● **Directions for this task**
Convert all of the lines below into a single numbered list. Skip any blank lines and leave the pictures out.
* begin Supplied data *
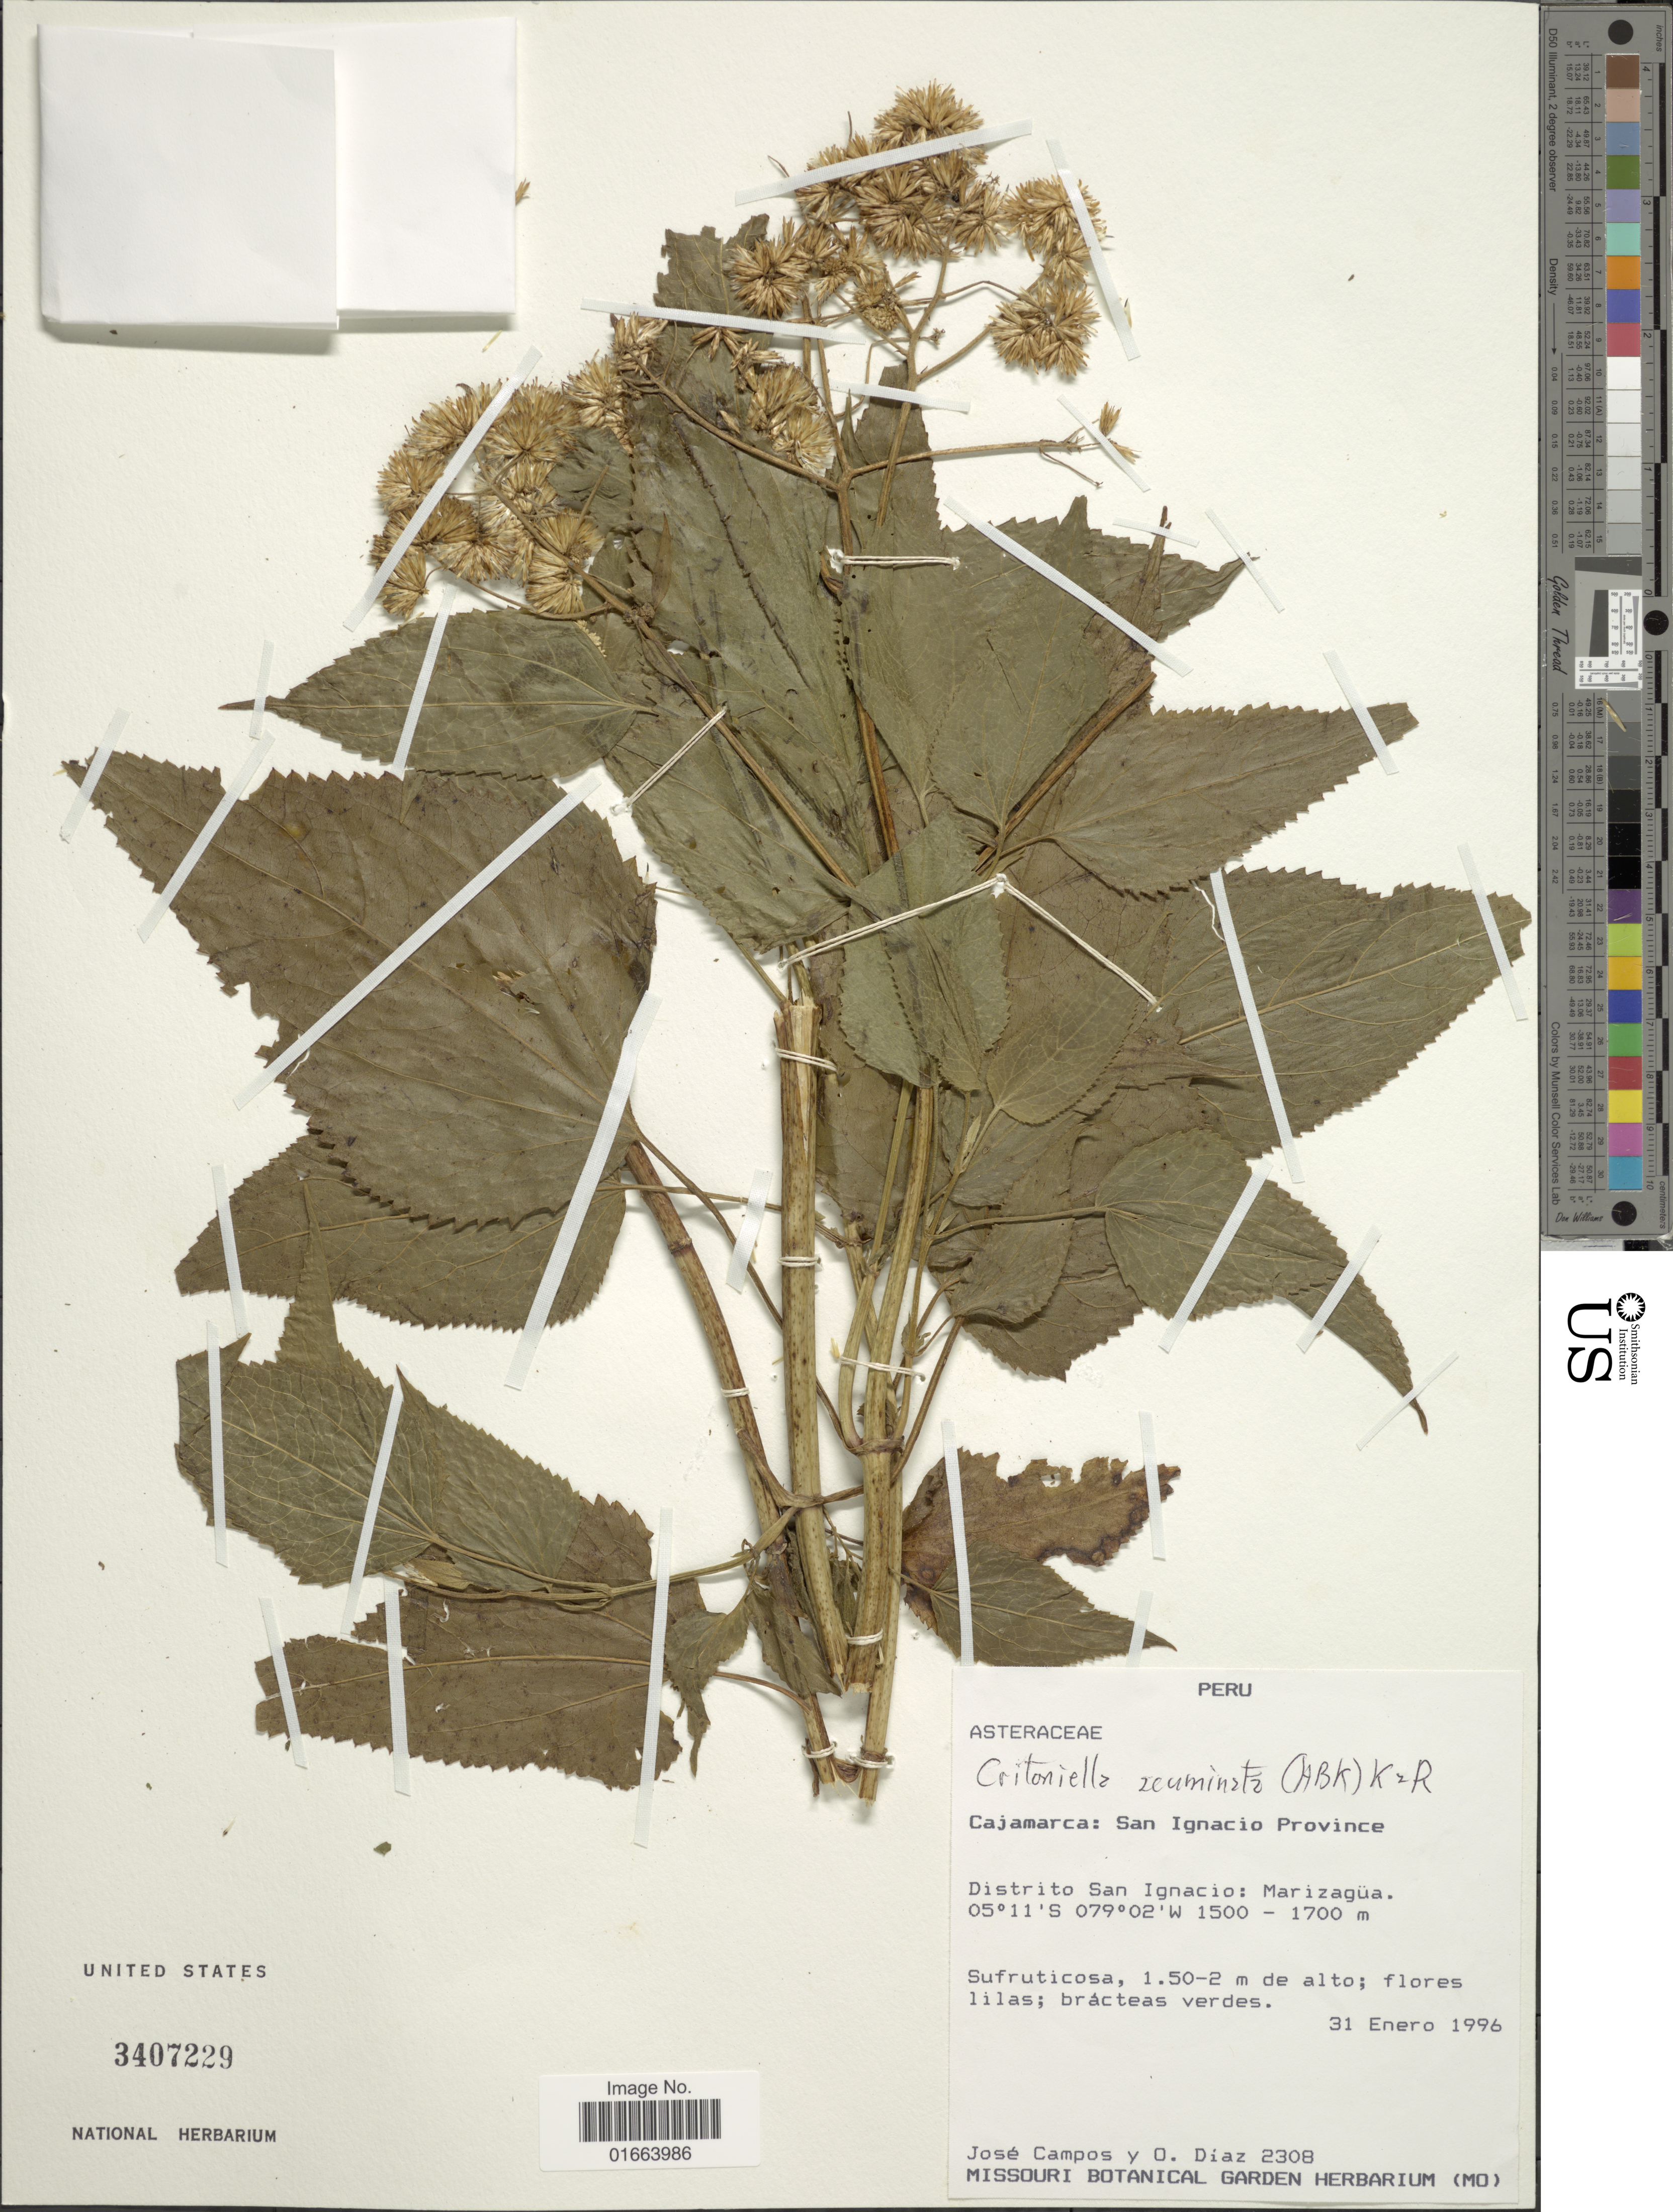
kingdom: Plantae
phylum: Tracheophyta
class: Magnoliopsida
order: Asterales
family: Asteraceae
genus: Critoniella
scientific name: Critoniella acuminata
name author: (Kunth) R.M. King & H. Rob.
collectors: J. Campos & O. Diaz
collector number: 2308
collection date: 1996-01-31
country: Peru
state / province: Cajamarca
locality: San Ignacio Province. Distrito San Ignacio: Marizagüa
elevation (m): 1500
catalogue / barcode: US 3407229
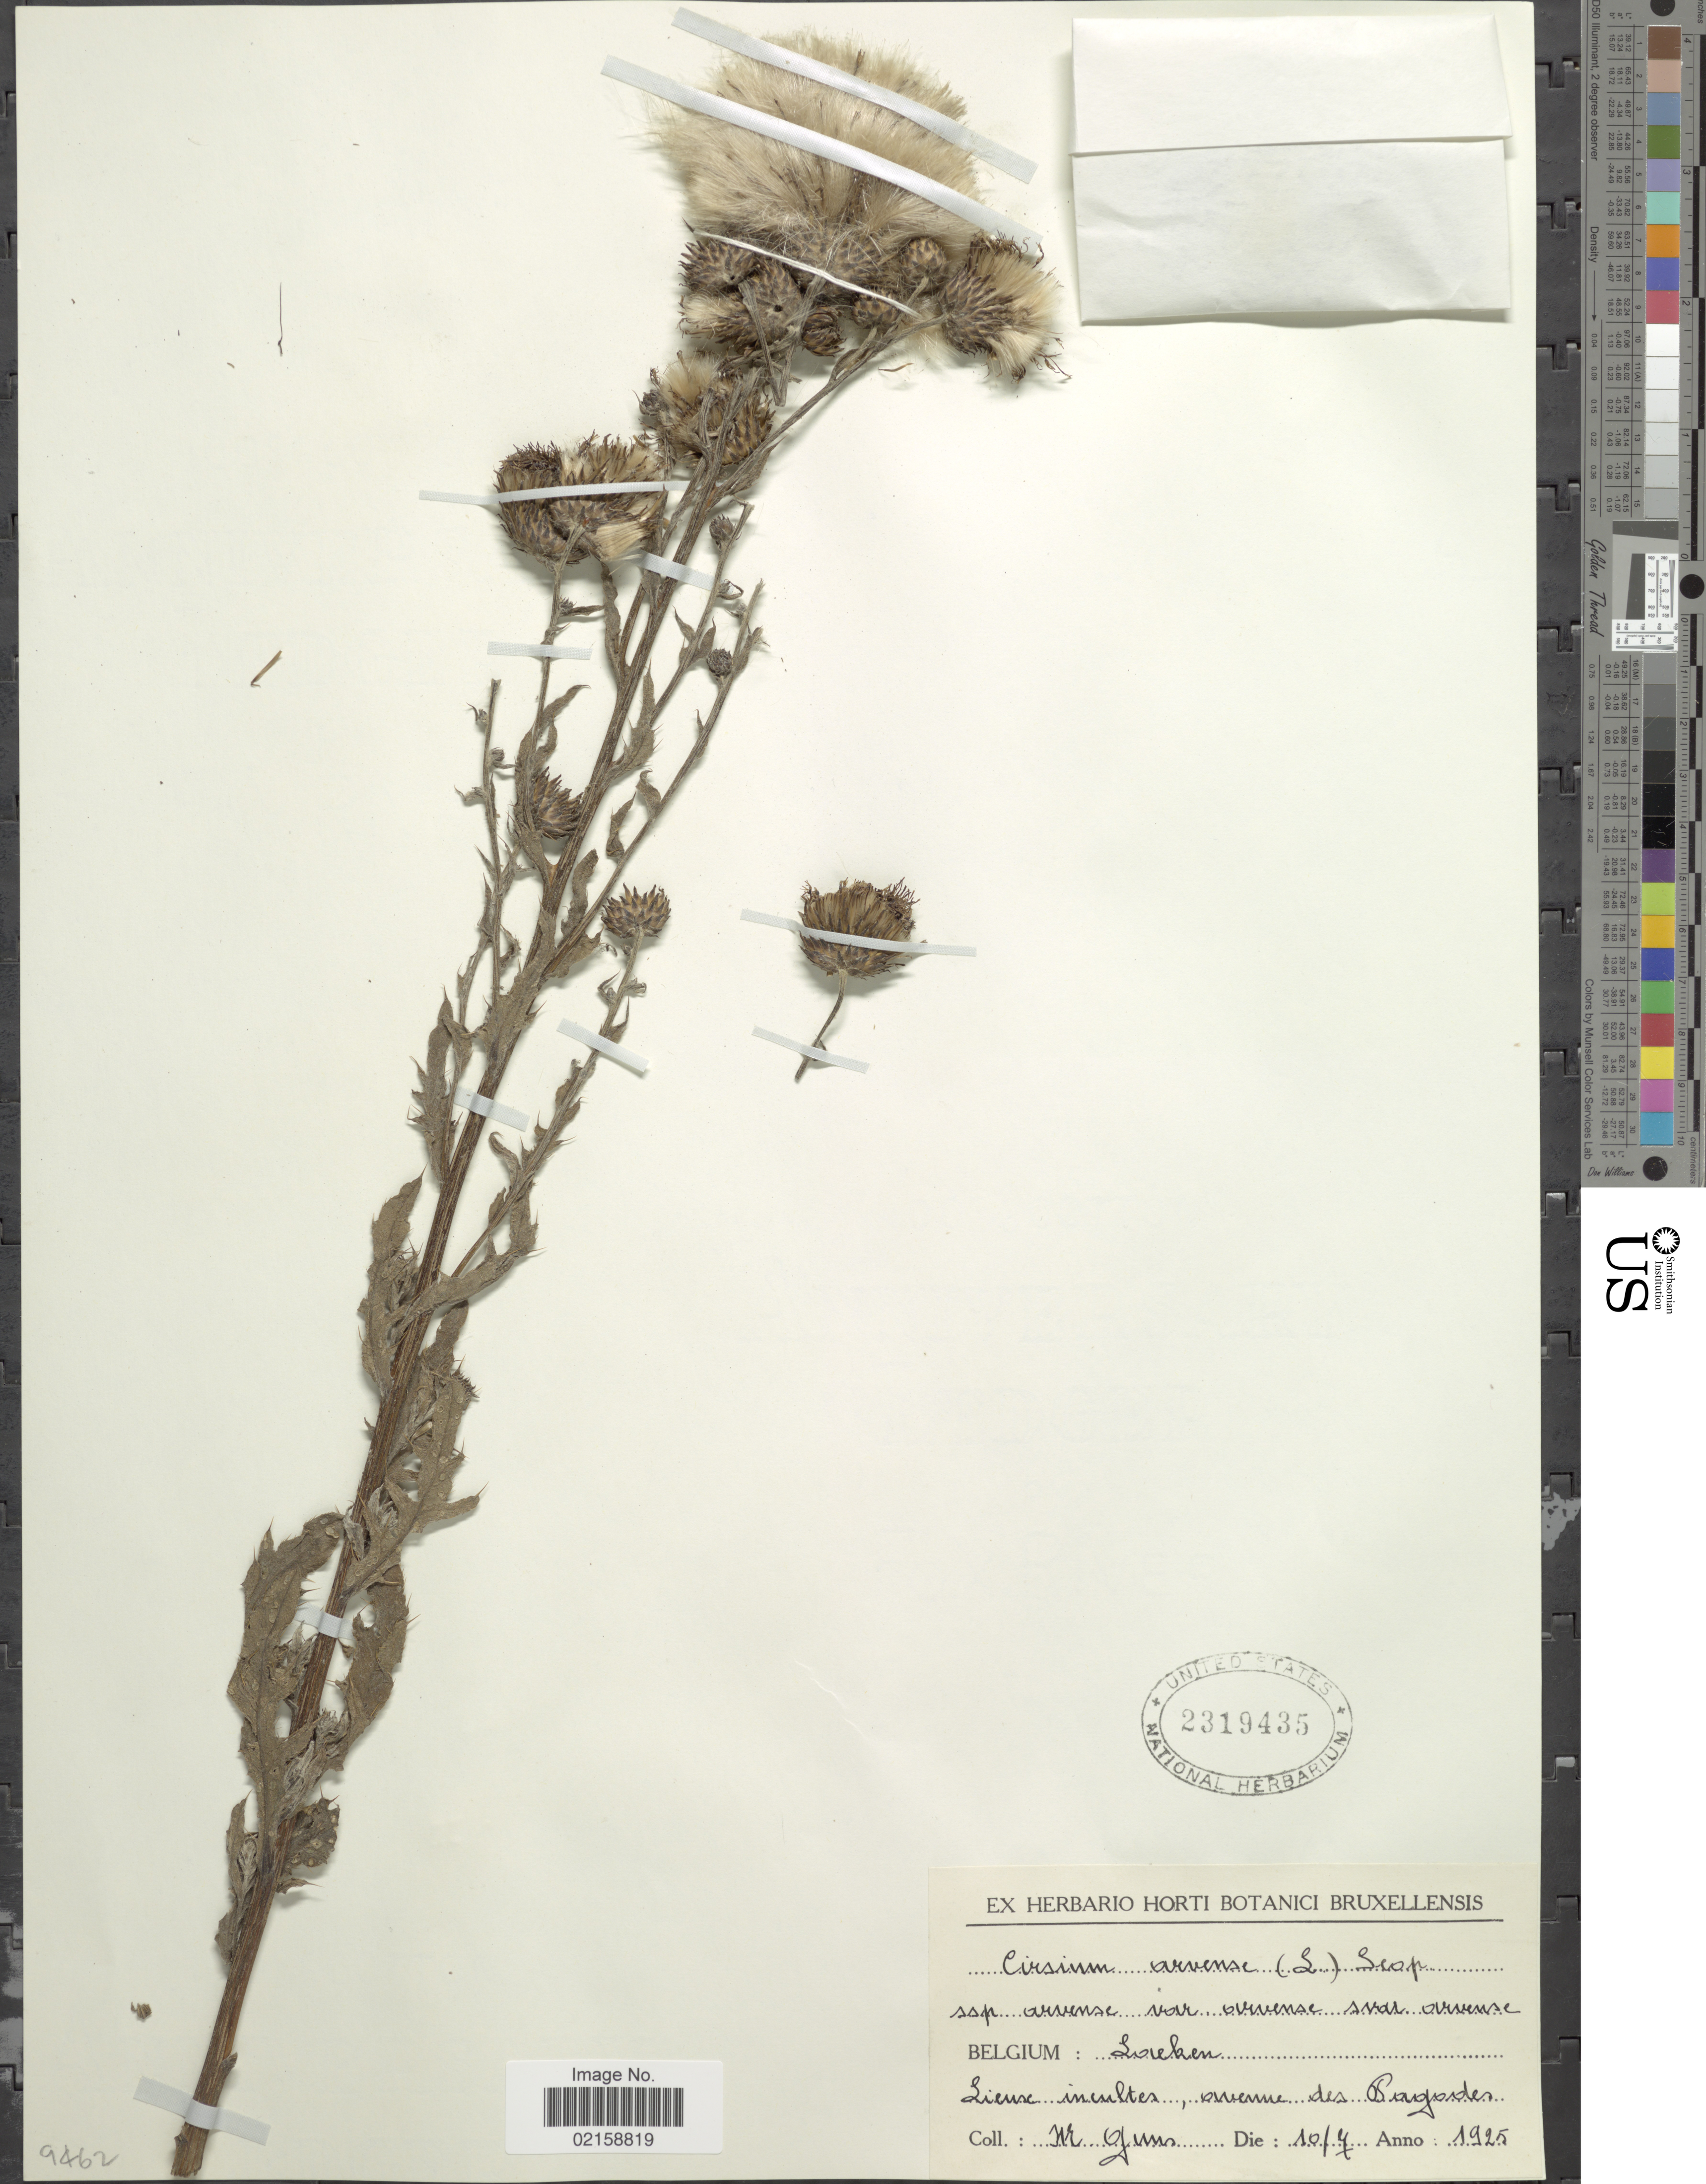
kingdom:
* end Supplied data *
● **Answer to this problem**
1. kingdom: Plantae
2. phylum: Tracheophyta
3. class: Magnoliopsida
4. order: Asterales
5. family: Asteraceae
6. genus: Critoniella
7. scientific name: Critoniella acuminata
8. name author: (Kunth) R.M. King & H. Rob.
9. collectors: J. Campos & O. Diaz
10. collector number: 2308
11. collection date: 1996-01-31
12. country: Peru
13. state / province: Cajamarca
14. locality: San Ignacio Province. Distrito San Ignacio: Marizagüa
15. elevation (m): 1500
16. catalogue / barcode: US 3407229
17. kingdom:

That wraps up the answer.